Relacionando a situação com outros serviços federais aplicados em regiões afastadas dos grandes centros, a fonte define que seria a mesma coisa caso a Polícia Federal de repente fizesse um convênio com ONG’s para contratar policias em áreas de fronteira, ou se a Justiça Federal abrisse concurso para juízes oferecendo salários de R$ 2 mil ou se essa mesma Justiça ficasse sem oficiais de justiça em municípios como Barcelos (AM) e Xapuri (AC) porque simplesmente pediram remoção e foram embora.
“Nunca o governo federal pensou em solucionar a questão na saúde indígena tal como outros órgãos fizeram. Se o problema é salário, é preciso ter uma remuneração compatível. Se o problema é fixação de profissionais, é preciso ter regras de movimentação interna. No Judiciário o servidor só consegue remoção quando há alguém pronto para assumir a vaga”, destaca a fonte.
O governo federal, pontua, “nunca formulou” propostas para alterar a legislação de forma a acomodar as especificidades da saúde indígena. “É fácil dizer que o concurso público não se aplica a saúde indígena com base em argumentos descontextualizados.

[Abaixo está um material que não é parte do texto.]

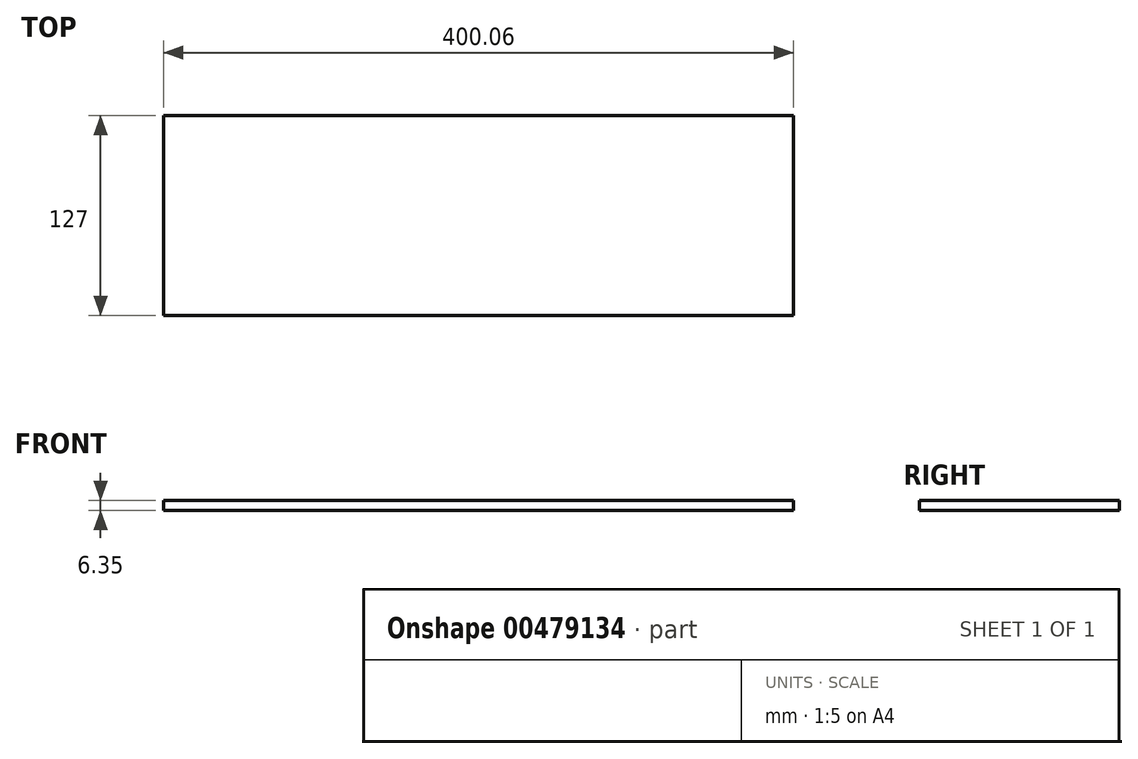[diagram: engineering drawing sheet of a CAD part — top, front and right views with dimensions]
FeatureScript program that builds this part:
annotation { "Feature Type Name" : "Feature", "Feature Type Description" : "" }
export const myFeature = defineFeature(function(context is Context, id is Id, definition is map)
    precondition{}
    {
        {
            var Q0;
            Q0=qCreatedBy(makeId("Top.planeOp"),FACE);
            var sketch = newSketch(context, id + "F0", { "sketchPlane" : qUnion([Q0])});
            skLineSegment(sketch, "E0.bottom", {"start": v(200.02, 63.5) * mm, "end": v(-200.03, 63.5) * mm});
            skLineSegment(sketch, "E0.top", {"start": v(200.03, -63.5) * mm, "end": v(-200.02, -63.5) * mm});
            skLineSegment(sketch, "E0.left", {"start": v(200.02, 63.5) * mm, "end": v(200.03, -63.5) * mm});
            skLineSegment(sketch, "E0.right", {"start": v(-200.03, 63.5) * mm, "end": v(-200.02, -63.5) * mm});
            skPoint(sketch, "E0.middle", {"position": v(0, 0) * mm});
            skSolve(sketch);
        }
        {
            var Q0;
            Q0 = qSketchRegion(id + "F0", true);
            extrude(context, id + "F1", {"entities" : qUnion([Q0]), "depth" : 6.35 * mm});
        }
    });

Nunca houve interesse por parte do governo de estruturar o setor. Houve o estudo para a criação da Sesai, em 2008 e 2009, mas não foi estudado quantos profissionais precisaria, em quais lugares, o que deveria mudar na legislação”.
Por fim, a fonte reitera que o instituto não tem como foco a saúde indígena, mas apenas busca uma saída administrativa ao processo judicial impetrado pelo Ministério Público do Trabalho (MPT) e Ministério Público Federal (MPF), que exige a realização do concurso público para a saúde indígena e já foi repactuado três vezes pela Sesai. Além disso, terceirizar o serviço com a conquista de mais de 300 cargos de confiança ao Ministério do Planejamento e outros 65 para a Sesai.